To remedy this we started making an Improvised Compound Registration System - a collection of pages, each of which collates the information about each molecule made in the consortium. This involves manually linking every experiment with the relevant molecule page. The result is a fantastic resource (example for OSM-S-5). The problem is that it takes a huge amount of time to assemble such pages, to the extent that this system is probably unsustainable.

2) Automatically Write the SDF

We could write results/ELN/wiki more carefully, and then automatically scrape together the SDF. Probably won't work.

OSM contributors are pretty good about including cheminformatic strings (SMILES, InChI, InChIKey) in ELN entries to allow machines to understand which molecules are being discussed on a given page. But many people do not do this, partly because it's labour-intensive. We often forget. The strings themselves contain no other relational information (e.g. "this molecule has a potency of X"), meaning even with a way to build the SDF from the strings we'd still not necessarily build a good SDF, without some pretty serious addition of metadata. The SDF, when made, can contain all the data for a given molecule. We could manually collect the data on a wiki page (e.g. here) and then write a script that creates the SDF. But the effort involved, and the risk of people doing this wrongly or badly, is significant.

3) Construct Something Else that Writes the SDF

We are not yet doing this, but perhaps we should.

Bill Mills from Mozilla Science Lab suggested an interesting solution. How about we (OSM experimental contributors) input data using a system like an online form. We input data on the molecules we're using, what we've done to make those molecules and any and all properties that pertain to those molecules. This creates a relational database that is perfectly machine readable.

The system then both i) writes ELN entries on the fly, and ii) writes the SDF.

This is neat on multiple levels. We should build a prototype "form" and test it for the creation of a typical ELN entry, i.e. whether we can auto-generate a good ELN entry without writing it ourselves. This could be a very powerful approach.

Odd Jobs

For random jobs where we require hosting/a bit of compute the tendency is to use Nectar, a cloud based provider for academic and research institutions in Australia. It provides two free instances to researchers with reasonable enough specs that they can be used for most jobs. Debian or Ubuntu is typically the flavour of choice, but Nectar provides a wide range of images and snapshots including versions of Scientific Linux. For jobs which may require significantly more processing we may rely instead upon EC2 instances.

Communication

There are several different means used for communication, with email being the least favoured (due to a lack of openness).

OSM has a Twitter account, a Google+ account and a Facebook page. In addition Youtube account is used to post the recorded videos of meetings.

The primary means of communicating issues requiring action/input (admininstration, science or technical) is on Github.

For news, the project has used old-school PDF-based newsletters to reach people unfamiliar with the platforms above, though an email-based newsletter has been discussed.

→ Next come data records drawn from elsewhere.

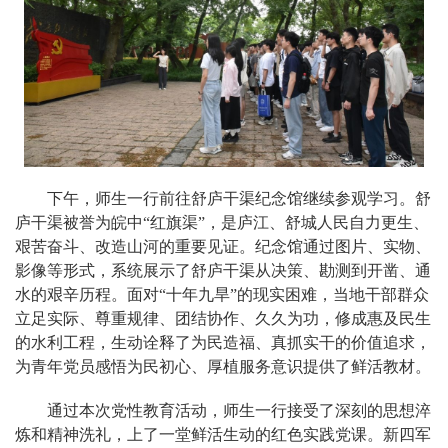
下午，师生一行前往舒庐干渠纪念馆继续参观学习。舒
庐干渠被誉为皖中“红旗渠”，是庐江、舒城人民自力更生、
艰苦奋斗、改造山河的重要见证。纪念馆通过图片、实物、
影像等形式，系统展示了舒庐干渠从决策、勘测到开凿、通
水的艰辛历程。面对“十年九旱”的现实困难，当地干部群众
立足实际、尊重规律、团结协作、久久为功，修成惠及民生
的水利工程，生动诠释了为民造福、真抓实干的价值追求，
为青年党员感悟为民初心、厚植服务意识提供了鲜活教材。
通过本次党性教育活动，师生一行接受了深刻的思想淬
炼和精神洗礼，上了一堂鲜活生动的红色实践党课。新四军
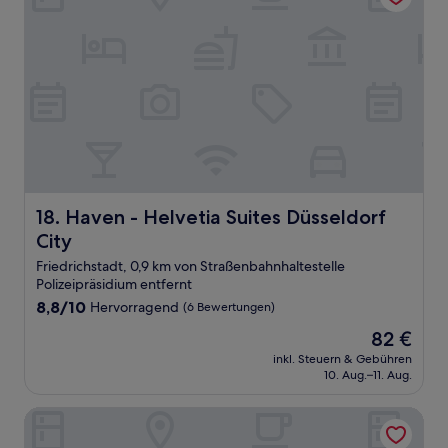
Haven - Helvetia Suites Düsseldorf City
18. Haven - Helvetia Suites Düsseldorf
City
Friedrichstadt, 0,9 km von Straßenbahnhaltestelle
Polizeipräsidium entfernt
8.8
8,8/10
Hervorragend
(6 Bewertungen)
von
Der
82 €
10,
Preis
Hervorragend,
inkl. Steuern & Gebühren
beträgt
10. Aug.–11. Aug.
(6
82 €
Bewertungen)
Hotel Wurms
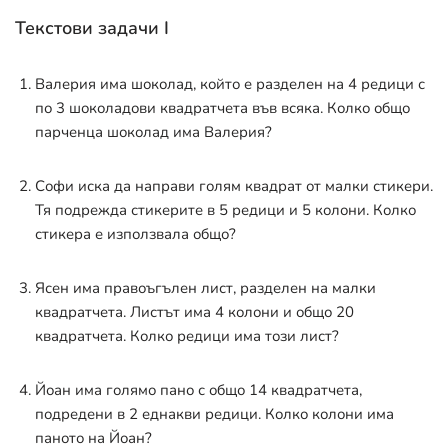
Текстови задачи I
Валерия има шоколад, който е разделен на 4 редици с
по 3 шоколадови квадратчета във всяка. Колко общо
парченца шоколад има Валерия?
Софи иска да направи голям квадрат от малки стикери.
Тя подрежда стикерите в 5 редици и 5 колони. Колко
стикера е използвала общо?
Ясен има правоъгълен лист, разделен на малки
квадратчета. Листът има 4 колони и общо 20
квадратчета. Колко редици има този лист?
Йоан има голямо пано с общо 14 квадратчета,
подредени в 2 еднакви редици. Колко колони има
паното на Йоан?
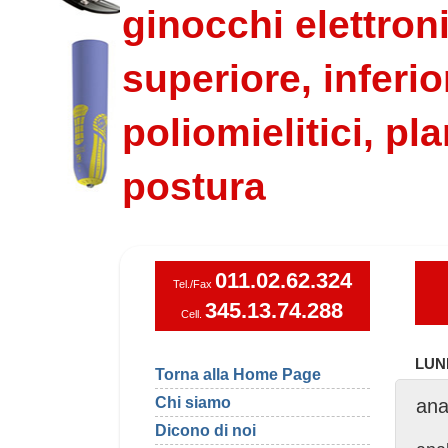
ginocchi elettroni
superiore, inferio
poliomielitici, pla
postura
011.02.62.324
Tel./Fax
345.13.74.288
Cell.
LUN
Torna alla Home Page
Chi siamo
ana
Dicono di noi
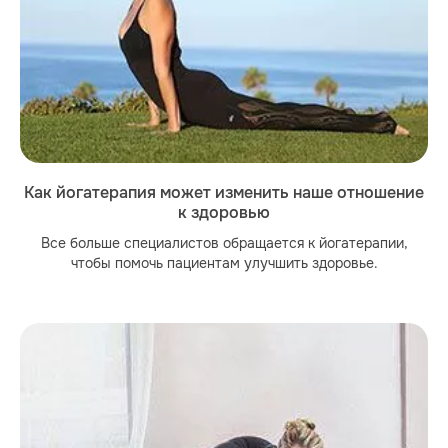
Как йогатерапия может изменить наше отношение
к здоровью
Все больше специалистов обращается к йогатерапии,
чтобы помочь пациентам улучшить здоровье.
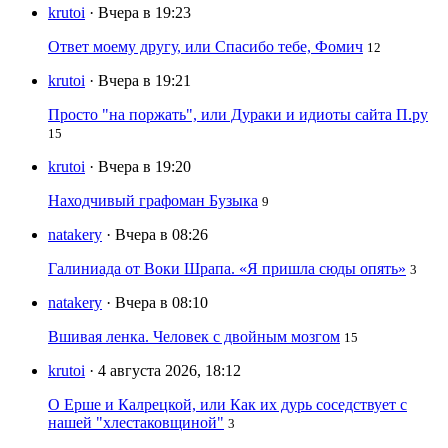
krutoi
· Вчера в 19:23
Ответ моему другу, или Спасибо тебе, Фомич
12
krutoi
· Вчера в 19:21
Просто "на поржать", или Дураки и идиоты сайта П.ру
15
krutoi
· Вчера в 19:20
Находчивый графоман Бузыка
9
natakery
· Вчера в 08:26
Галиниада от Воки Шрапа. «Я пришла сюды опять»
3
natakery
· Вчера в 08:10
Вшивая ленка. Человек с двойным мозгом
15
krutoi
· 4 августа 2026, 18:12
О Ерше и Калрецкой, или Как их дурь соседствует с
нашей "хлестаковщиной"
3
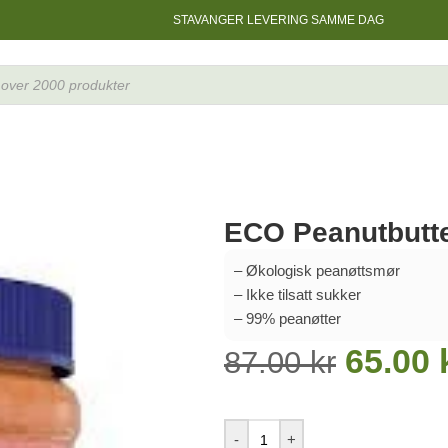
STAVANGER LEVERING SAMME DAG
ECO Peanutbutt
– Økologisk peanøttsmør
– Ikke tilsatt sukker
– 99% peanøtter
65.00
87.00
kr
-
+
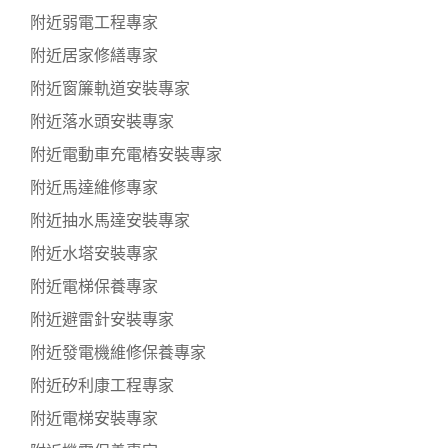
附近弱電工程專家
附近居家修繕專家
附近窗簾軌道安裝專家
附近落水頭安裝專家
附近電動車充電樁安裝專家
附近馬達維修專家
附近抽水馬達安裝專家
附近水塔安裝專家
附近電梯保養專家
附近避雷針安裝專家
附近發電機維修保養專家
附近矽利康工程專家
附近電梯安裝專家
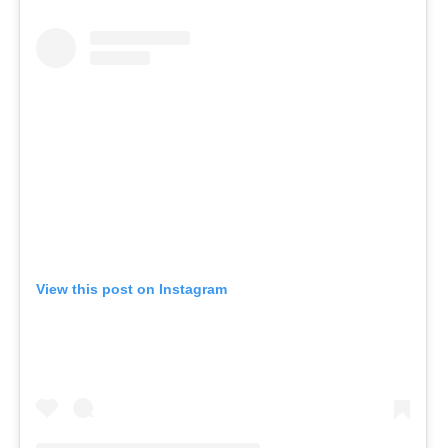
View this post on Instagram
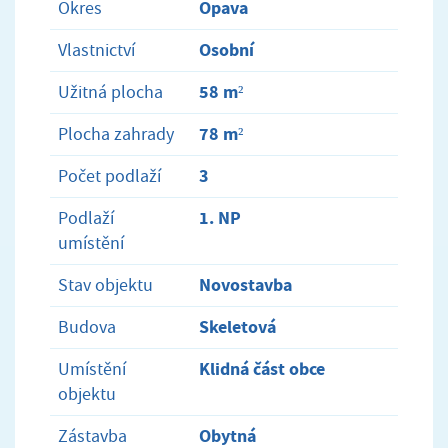
Opava
Okres
Osobní
Vlastnictví
58 m²
Užitná plocha
78 m²
Plocha zahrady
3
Počet podlaží
1. NP
Podlaží
umístění
Novostavba
Stav objektu
Skeletová
Budova
Klidná část obce
Umístění
objektu
Obytná
Zástavba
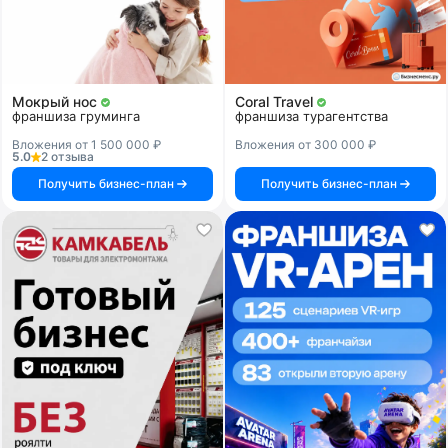
Мокрый нос
Coral Travel
франшиза груминга
франшиза турагентства
Вложения от 1 500 000 ₽
Вложения от 300 000 ₽
5.0
2 отзыва
Получить бизнес-план
Получить бизнес-план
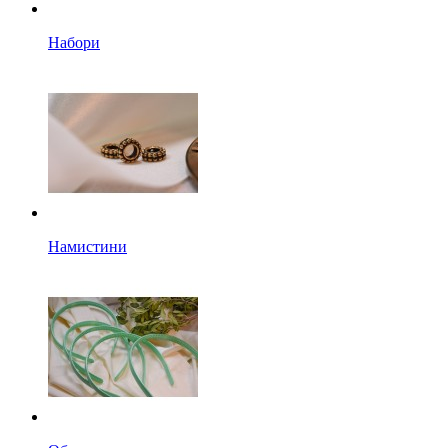
Набори
Намистини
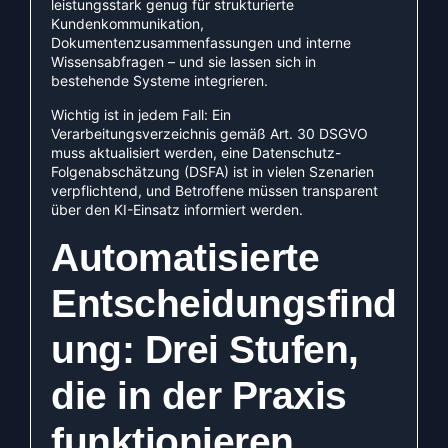
leistungsstark genug für strukturierte
Kundenkommunikation,
Dokumentenzusammenfassungen und interne
Wissensabfragen – und sie lassen sich in
bestehende Systeme integrieren.
Wichtig ist in jedem Fall: Ein
Verarbeitungsverzeichnis gemäß Art. 30 DSGVO
muss aktualisiert werden, eine Datenschutz-
Folgenabschätzung (DSFA) ist in vielen Szenarien
verpflichtend, und Betroffene müssen transparent
über den KI-Einsatz informiert werden.
Automatisierte
Entscheidungsfind
ung: Drei Stufen,
die in der Praxis
funktionieren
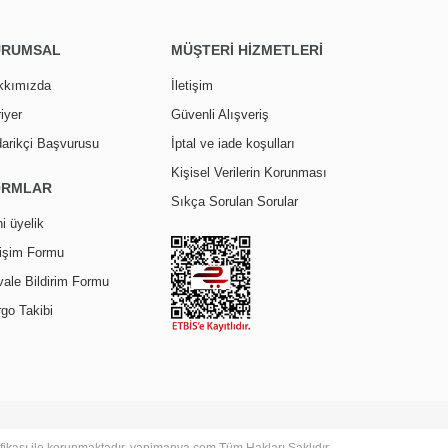
URUMSAL
MÜŞTERİ HİZMETLERİ
kkımızda
İletişim
iyer
Güvenli Alışveriş
arikçi Başvurusu
İptal ve iade koşulları
Kişisel Verilerin Korunması
ORMLAR
Sıkça Sorulan Sorular
i üyelik
tişim Formu
ale Bildirim Formu
go Takibi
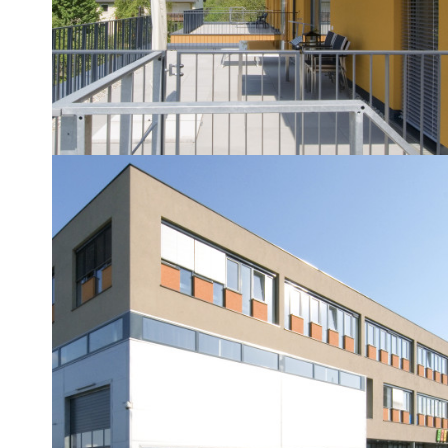
REFERENZOBJEKT
BGD
Büro- und Betriebsgebäude in Lebring
Mit Übermittlung meiner Anfrage stimme ich den
Datenschutzbestimmungen
zu, sowie von der H2 Bauträger GmbH
Aussendungen per E-Mail zu erhalten und über aktuelle oder
zukünftige Immobilienangebote informiert zu werden.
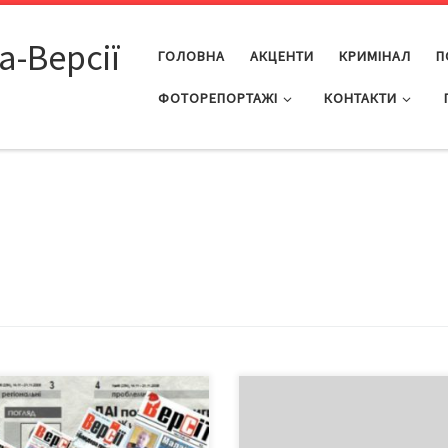
а-Версії
ГОЛОВНА
АКЦЕНТИ
КРИМІНАЛ
П
ФОТОРЕПОРТАЖІ
КОНТАКТИ
ас Інтернету, інформаційних
Буковинська партнерська агенц
цій кожен рік життя
провела публічні дебати «Вели
рового видання – справжній
журі» за участі незалежних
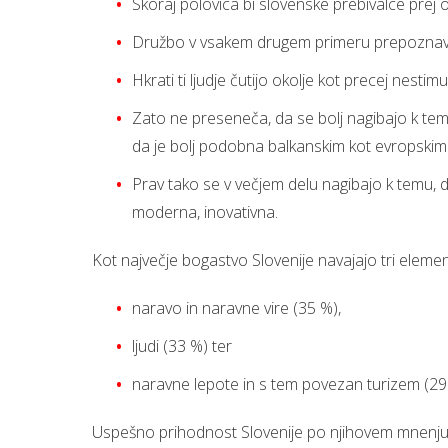
Skoraj polovica bi slovenske prebivalce pre
Družbo v vsakem drugem primeru prepoznavajo
Hkrati ti ljudje čutijo okolje kot precej nesti
Zato ne preseneča, da se bolj nagibajo k temu,
da je bolj podobna balkanskim kot evropski
Prav tako se v večjem delu nagibajo k temu, da
moderna, inovativna.
Kot največje bogastvo Slovenije navajajo tri eleme
naravo in naravne vire (35 %),
ljudi (33 %) ter
naravne lepote in s tem povezan turizem (29
Uspešno prihodnost Slovenije po njihovem mnenju v na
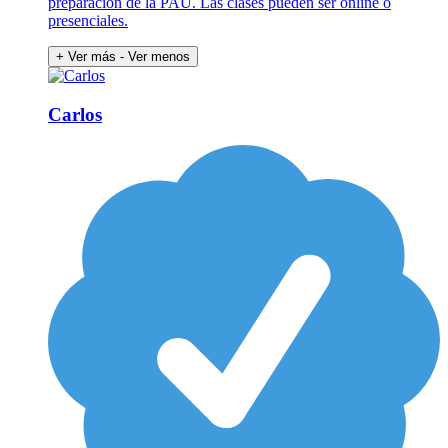
preparación de la PAU. Las clases pueden ser online o
presenciales.
+ Ver más
- Ver menos
Carlos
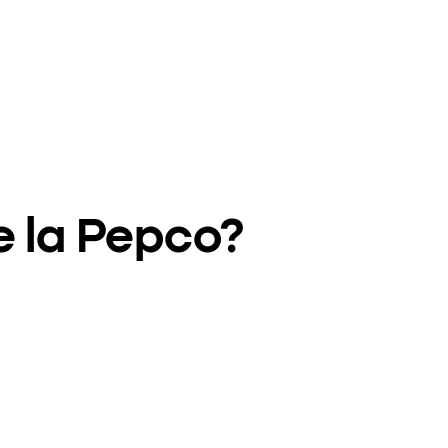
e la Pepco?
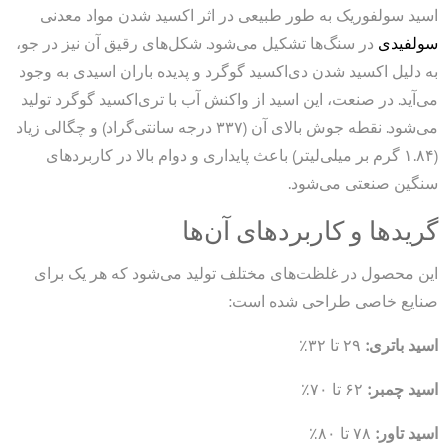
اسید سولفوریک به طور طبیعی در اثر اکسید شدن مواد معدنی
سولفیدی
در سنگ‌ها تشکیل می‌شود. شکل‌های رقیق آن نیز در جو،
به دلیل اکسید شدن دی‌اکسید گوگرد و پدیده باران اسیدی به وجود
می‌آید. در صنعت، این اسید از واکنش آب با تری‌اکسید گوگرد تولید
می‌شود. نقطه جوش بالای آن (۳۳۷ درجه سانتی‌گراد) و چگالی زیاد
(۱.۸۴ گرم بر میلی‌لیتر) باعث پایداری و دوام بالا در کاربردهای
سنگین صنعتی می‌شود.
گریدها و کاربردهای آن‌ها
این محصول در غلظت‌های مختلف تولید می‌شود که هر یک برای
صنایع خاصی طراحی شده است:
اسید باتری:
۲۹ تا ۳۲٪
اسید چمبر:
۶۲ تا ۷۰٪
اسید تاور:
۷۸ تا ۸۰٪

Publicity is important for the project to attract new inputs. Google ranking was assessed and could be improved (GHI 231) and a meeting was held to address a number of website-related issues. Related: GHI 64

Github

Github is used for project management - a place to keep the To Do list. Tasks are called "Issues" and may be assigned a person responsible, a deadline and some tags to allow active items to be grouped. When a task is complete, it can be closed.

Almost all code and data for the OpenSourceMalaria organisation account (and landing page website) is resident on one of the Github repositories. The main .sd file of all compounds, for example, is kept there. All other experimental data will be on the electronic lab notebook, or summarised on the wiki.

If you still are unable to find something, post an issue on the Github Issues (to do) list and tag it with "Administration" and "question".

Online Meetings

Online meetings use Adobe Connect provided and hosted by the University of Sydney. As with everything else, these meetings are open to everyone and each meeting is recorded and subsequently uploaded to the OSM youtube account.